Social media has been an effective method to educate the public. Online, I conducted the largest publicly held discussion on rape and sexual assault. It reached thousands of people and contributed to several articles about the phenomenon. I am contacted by survivors and professionals alike who had never heard of arousal in this context or didn’t know how to raise or address it in treatment.

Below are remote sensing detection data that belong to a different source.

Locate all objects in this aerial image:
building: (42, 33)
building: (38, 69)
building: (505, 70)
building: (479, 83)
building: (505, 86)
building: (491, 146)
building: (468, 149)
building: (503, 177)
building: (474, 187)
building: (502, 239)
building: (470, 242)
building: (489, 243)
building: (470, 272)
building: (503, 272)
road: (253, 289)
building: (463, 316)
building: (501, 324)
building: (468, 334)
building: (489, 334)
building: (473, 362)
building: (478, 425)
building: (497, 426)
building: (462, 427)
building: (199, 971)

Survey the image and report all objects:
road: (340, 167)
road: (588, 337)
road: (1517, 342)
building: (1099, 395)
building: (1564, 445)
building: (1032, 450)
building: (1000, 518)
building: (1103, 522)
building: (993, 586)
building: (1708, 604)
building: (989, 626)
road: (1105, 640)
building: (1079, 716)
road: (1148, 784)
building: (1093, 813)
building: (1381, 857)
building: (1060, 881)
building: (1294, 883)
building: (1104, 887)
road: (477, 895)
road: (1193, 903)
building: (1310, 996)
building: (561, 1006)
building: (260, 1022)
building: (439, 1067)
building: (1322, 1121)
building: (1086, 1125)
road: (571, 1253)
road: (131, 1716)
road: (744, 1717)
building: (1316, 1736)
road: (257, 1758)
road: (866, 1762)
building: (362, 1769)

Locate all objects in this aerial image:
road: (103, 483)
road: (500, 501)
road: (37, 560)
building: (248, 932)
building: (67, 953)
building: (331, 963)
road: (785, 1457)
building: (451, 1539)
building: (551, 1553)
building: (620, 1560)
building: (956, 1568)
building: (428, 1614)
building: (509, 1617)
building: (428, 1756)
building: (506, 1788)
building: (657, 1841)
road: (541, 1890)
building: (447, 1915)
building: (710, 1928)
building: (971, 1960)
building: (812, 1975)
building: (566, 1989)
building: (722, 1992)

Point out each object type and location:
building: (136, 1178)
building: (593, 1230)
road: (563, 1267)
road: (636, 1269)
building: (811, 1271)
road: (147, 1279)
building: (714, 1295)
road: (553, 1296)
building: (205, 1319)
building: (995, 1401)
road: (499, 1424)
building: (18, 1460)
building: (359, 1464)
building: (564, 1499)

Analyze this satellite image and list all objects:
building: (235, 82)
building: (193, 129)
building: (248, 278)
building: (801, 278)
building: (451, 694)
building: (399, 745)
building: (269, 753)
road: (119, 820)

For years, I believed there had to be others aware of this issue, and it kept me from talking about it. My “Aha!” moment came while speaking at a conference. An audience member, a well-known trauma therapist, said that I may be the leading expert in this area.

I sat uncomfortably with that for a long time after. If it’s true, that I am the leading authority on what some survivors call the most horrific aspect of sexual assault, then it means one thing:

We have a lot of work to do.

It is my firm belief that if we can address this directly and remove the shame and stigma, then a lot more healing can happen.

Note: Research referenced is from "Sexual arousal and orgasm in subjects who experience forced or non-consensual sexual stimulation — a Review." Levin, Roy J. & van Berlo, W. Journal of Clinical Forensic Medicine 11 (2004) 82–88.